After a record high of 29 last month, the Richmond Fed’s monthly reading on the manufacturing sector was expected to decline. Rather than the drop to 20 that was forecasted, this month’s decline left the index even lower at 15. The 14-point month-over-month decline is the largest since the spring and tied January of 1999 and April of 2004 for the sixth-largest monthly decline in the index’s history. Considering that historically large decline is coming off the record high, though, the November reading is still consistent with further improvements in the district’s manufacturing sector just at a decelerated rate from October.
Given the large decline in the headline index experienced, breadth in this month’s report was notably weak. Across the 17 different sub-indices, all but four turned lower this month. As shown in the table below, similar to the composite reading, some of those declines were in the bottom 5% of all month over month changes on record for those respective indices. Granted, for several indices, those large declines come from historically elevated levels. As for those indices that managed to avoid a decline, Service Expenditures went unchanged, Raw Material Inventory declines decelerated, and prices paid and received both rose. Again though, the bulk of these readings were still indicative of expansionary activity but at a slower rate than the prior month.

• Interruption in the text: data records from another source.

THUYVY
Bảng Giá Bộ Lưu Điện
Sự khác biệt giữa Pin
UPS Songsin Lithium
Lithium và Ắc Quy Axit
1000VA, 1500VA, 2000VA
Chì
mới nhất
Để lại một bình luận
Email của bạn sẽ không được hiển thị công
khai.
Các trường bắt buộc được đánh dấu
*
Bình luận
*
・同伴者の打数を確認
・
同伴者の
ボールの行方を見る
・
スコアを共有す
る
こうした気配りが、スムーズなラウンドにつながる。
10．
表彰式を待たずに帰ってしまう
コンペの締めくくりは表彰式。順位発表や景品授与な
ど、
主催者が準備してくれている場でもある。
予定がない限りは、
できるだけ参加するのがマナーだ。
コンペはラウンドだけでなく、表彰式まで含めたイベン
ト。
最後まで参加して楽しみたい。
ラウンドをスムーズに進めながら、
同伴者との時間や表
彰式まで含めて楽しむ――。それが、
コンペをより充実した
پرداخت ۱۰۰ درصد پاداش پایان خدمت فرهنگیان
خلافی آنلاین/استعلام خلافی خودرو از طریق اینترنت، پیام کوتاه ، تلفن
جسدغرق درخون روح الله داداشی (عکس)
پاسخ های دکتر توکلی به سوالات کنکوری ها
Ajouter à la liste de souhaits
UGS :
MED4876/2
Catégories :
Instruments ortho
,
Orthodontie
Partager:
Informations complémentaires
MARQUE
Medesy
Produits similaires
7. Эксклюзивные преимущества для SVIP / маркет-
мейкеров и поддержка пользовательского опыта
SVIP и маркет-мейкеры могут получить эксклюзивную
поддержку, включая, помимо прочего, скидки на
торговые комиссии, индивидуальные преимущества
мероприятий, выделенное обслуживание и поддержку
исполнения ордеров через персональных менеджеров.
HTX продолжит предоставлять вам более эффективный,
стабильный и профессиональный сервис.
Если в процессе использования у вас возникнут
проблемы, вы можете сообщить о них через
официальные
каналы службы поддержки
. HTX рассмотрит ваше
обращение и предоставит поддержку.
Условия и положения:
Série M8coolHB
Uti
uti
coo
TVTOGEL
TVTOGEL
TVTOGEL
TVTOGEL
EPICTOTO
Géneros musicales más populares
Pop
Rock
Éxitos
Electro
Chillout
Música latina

While current conditions broadly showed deceleration, expectations were more optimistic. There were still a handful of indices for future expectations that declined this month—with those for Finished Good Inventories, Wages, and Availability of Skills the most significant decliners—but generally speaking outlook has continued to improve.
While still consistent with gains in new orders, the growth rate moderated significantly in November as the index dropped 20 points from a near-record high of 32 down to 12. Whereas the decline in November resulted in most other indices staying at the high end of their historical ranges, new orders is less elevated from a historical perspective only in the 73rd percentile. Similarly, the backlog of orders continues to grow but at a slower rate. Granted, the deceleration of order backlogs was much smaller than new orders in November as the index only dropped 3 points down to 11 which is still in the upper decile of all readings.
Given orders are still growing, inventories continue to be drawn upon at a rapid rate. In terms of raw material inventories, this month saw a contraction for just a fourth time in the history of the survey. Three of those contractionary readings have come from the past three months with last month’s reading a record low. Finished good inventories on the other hand are being drawn upon at a more rapid rate. That index fell 5 points this month to a record low of -7.
Other than the indices for inventories, those covering expenditures are the other indices that remain at historically low levels. This month saw sizable declines for Capital Expenditures and Equipment and Software Expenditures with the reading of the former consistent with more firms reducing spending rather than increasing. In other words, broadly speaking companies are not increasing spending on capital like they were a few months ago.
While that side of the production function has weakened, employment metrics are a bit healthier. As with the rest of the survey this month, these readings were consistent with decelerations, but overall manufacturing firms continue to increase hiring, wages, and workweek while they also report a lack of workers with in-demand skills.